British high-street clothing chain Next narrowed its sales guidance for the year Wednesday and warned that a weakening pound could push up the price of goods going forward.
The retailer revealed full-price sales inched up 0.3% in the second quarter ended July 30, helped by a 5.7% increase in Next Directory (catalog and e-commerce) sales. In addition, clearance rates were better than expected, which caused total sales—including markdowns—to rise 1.8% year-to-date.
“We went into the end-of-season sales with significantly more stock than last year, the sale has gone well and clearance rates have been slightly ahead of our expectations,” Next said.
With that being said, the retailer said trading remains “extremely volatile” and weather dependent, not to mention a weak consumer demand for clothing. To that end, the third quarter is expected to prove particularly challenging and Next is preparing for full-price sales growth to be worse than in the last quarter. However, business should pick up again in the fourth quarter, especially if the U.K. has a cold winter.

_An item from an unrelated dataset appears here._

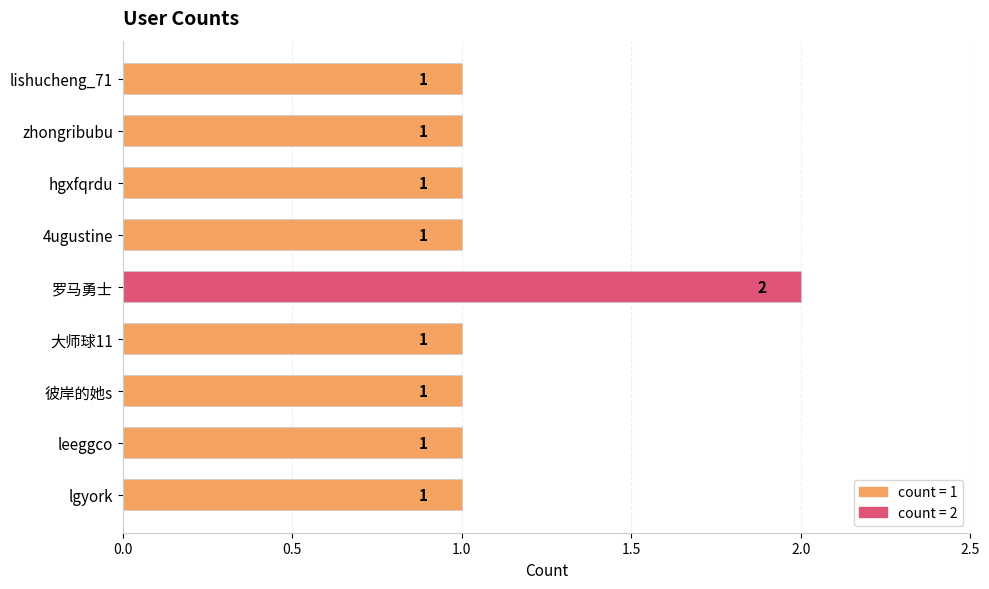

Count the number of categories in the chart.

9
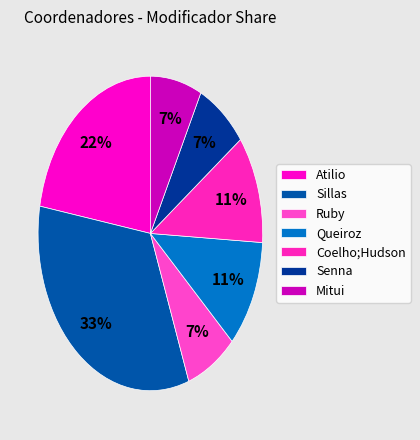

Combined, what portion of the pie is Senna and Coelho;Hudson?

18.5%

For that reason, Next now estimates full-price sales for the year to be between -2.5% and 2.5%, while earnings per share are expected to be in the range of -2.5% and 6.3%.

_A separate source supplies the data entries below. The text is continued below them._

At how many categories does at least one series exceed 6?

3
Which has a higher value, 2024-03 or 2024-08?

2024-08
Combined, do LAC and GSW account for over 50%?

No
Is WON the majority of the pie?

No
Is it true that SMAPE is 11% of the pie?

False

“Our wider than normal range reflects the continued uncertainty and volatility of consumer demand,” the retailer said.
While Next noted that it was too early to tell how Britain’s decision to leave the EU would impact consumer demand, the retailer said tariffs and other barriers to trade in continental Europe are unlikely to be any different because it already has a warehouse and fulfillment operation based there. This could be expanded in the event that fulfilling sales from the U.K. becomes less efficient.
The devaluation of the British pound is another story. Based on current exchange rates, Next said it expects costing rates to be around 9 percent worse next year than in 2016/17, while cost prices will rise by as much as 5 percent on like-for-like products.

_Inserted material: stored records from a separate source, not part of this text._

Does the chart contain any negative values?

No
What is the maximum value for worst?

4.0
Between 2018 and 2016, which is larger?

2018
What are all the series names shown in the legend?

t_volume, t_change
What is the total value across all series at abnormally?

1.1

However, a number of factors could mitigate this, including: the weakening of some Asian currencies against the U.S. dollar; increased efficiency and improving capabilities in new and emerging markets, such as Bangladesh, Cambodia and Myanmar; fewer capacity constraints and greater competition between Next’s traditional sources of supply, particularly China, and newer manufacturing regions.
The retailer will provide a further update in September when it will have greater visibility of spring and summer contracts.